Kastner started playing the violin when she was four years old after a failed attempt at tennis lessons. Her grandfather in Indonesia suggested to Kastner’s mother that she sign her up for violin lessons. “Little did she know that I was going to stay up all night practicing violin to the point where she had to force me to put it away for the night,” Kastner says.
Kastner spent her pandemic year completing her master’s degree on Zoom at the Colburn School. “While I was devastated that I couldn’t be there to have lessons, academic classes, and perform music with my incredible colleagues, knowing that I was headed to Aspen in the summer kept me motivated.” Kastner conveys. “I am most excited to see an audience again. I was able to do some recording work during this time, but I miss the energy of a live audience.”
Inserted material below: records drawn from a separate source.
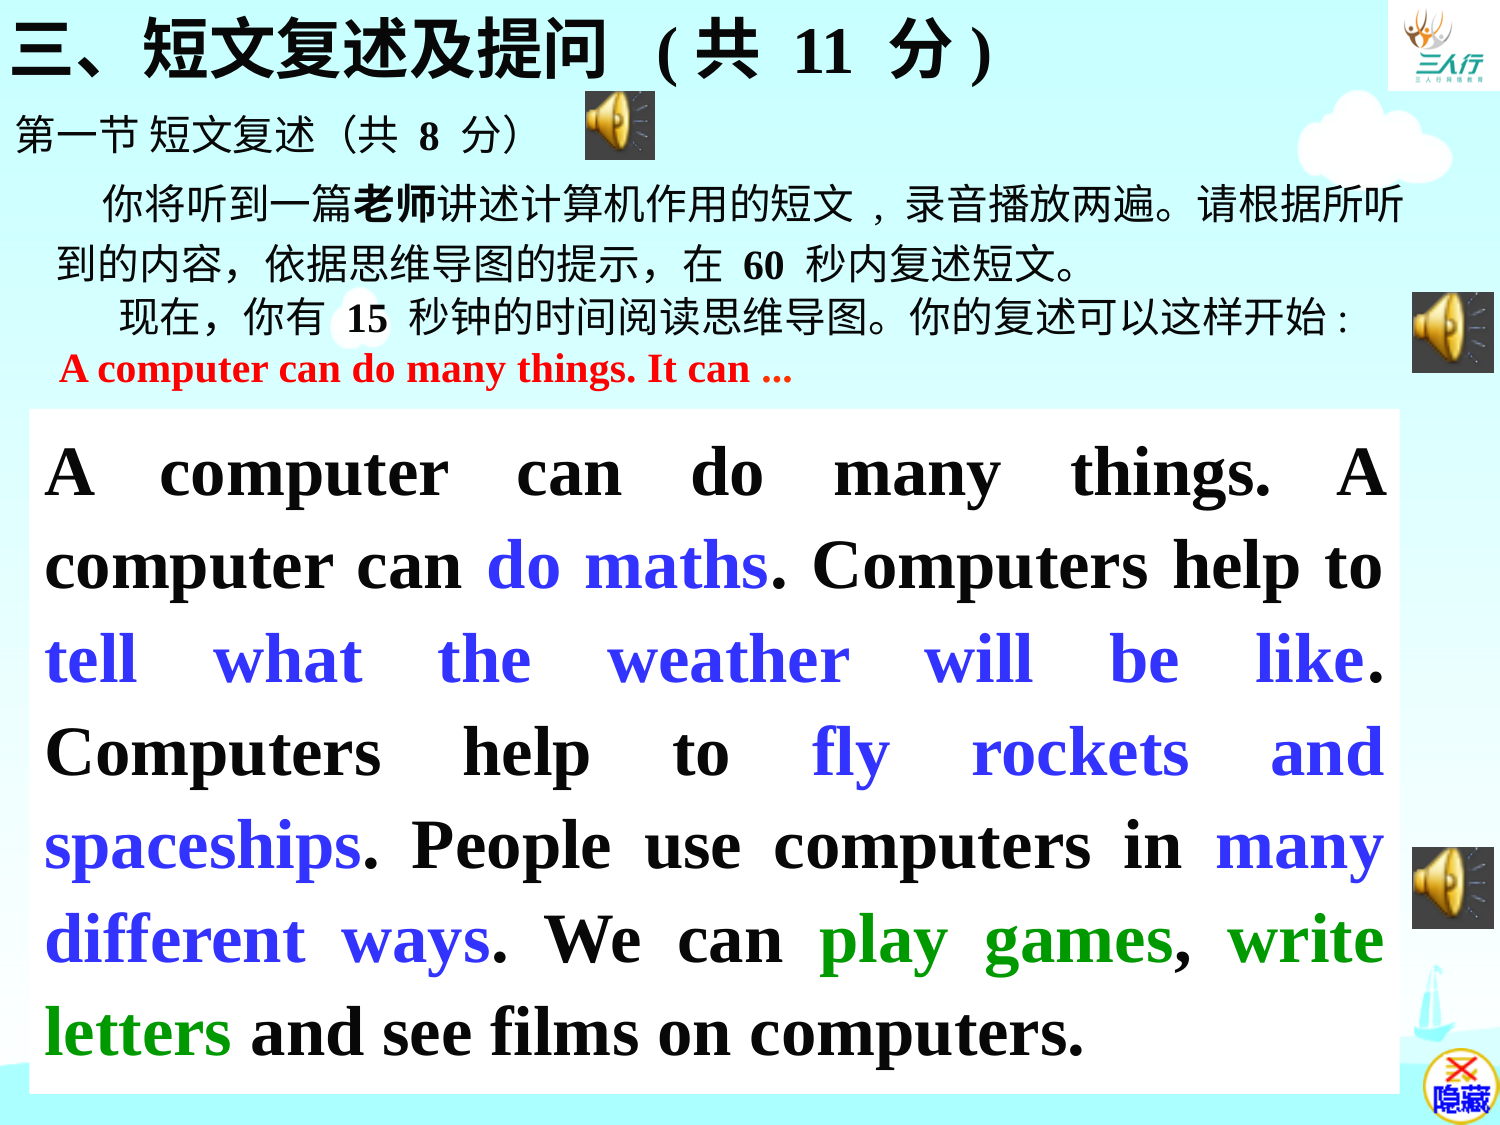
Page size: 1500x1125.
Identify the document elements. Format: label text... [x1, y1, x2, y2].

picture [112, 420, 1341, 1006]
text_box A computer can do many things. A computer can do maths. Computers help to tell what the weather will be like. Computers help to fly rockets and spaceships. People use computers in many different ways. We can play games, write letters and see films on computers. [29, 408, 1400, 1094]
picture [1411, 846, 1495, 930]
text_box 三、短文复述及提问 (共 11 分) [8, 7, 1084, 79]
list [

As the winner of the AMFS’s prestigious Dorothy DeLay Prize, Kastner has the opportunity to play a work on the stage of the Benedict Music Tent with the ACA Orchestra. She chose to perform Joseph Bologne’s Violin Concerto No 9. in G major, op. 8. “This is a charming work that has joy, nostalgia, and cheerfulness,” Kastner says. “This piece has meant so much to me in the past year, as it’s given me strong motivation to continue working throughout the pandemic.”
AMFS Vice President for Artistic Administration and Artistic Advisor Asadour Santourian notes, “Joseph Bologne, Chevalier de Saint-Georges, is a black eighteenth-century composer, a contemporary of Mozart’s. In fact, he actually was slightly older. He was a colorful character—a great fencer, he even fought in wars. He was the concertmaster of the Royal Orchestra in France. He was a wonderful composer and a great violinist as well. He was certainly prolific, and just between you and me, Mozart stole the idea of the multiple instrument concerto from him.”
AMFS President and CEO Alan Fletcher predicts grand things for Kastner and her career. “Every summer we have standout violinists, that’s never failed, but Gallia is in the Simone Porter, Will Hagen, Joyce Yang, Conrad Tao category,” he notes, citing Aspen alumni who are rising stars in the field. “You know instantly when you hear her play what kind of career she is going to have. When these artists were students you thought, not only will they have truly important 2019 Dorothy DeLay Prize Winner careers but they are simply such fabulous people and people you want to be with. They’re so magnetic and positive and Gallia was like that from her first summer. I predict she will be one of the great ones.”
Kastner admits that music is the one part of her life she can always depend on. “Music is my safe place,” Kastner says. “It has given me comfort, motivation, and consistency in my life. If there is one thing that has repeatedly kept me on my feet, it’s the violin. The violin is my voice.”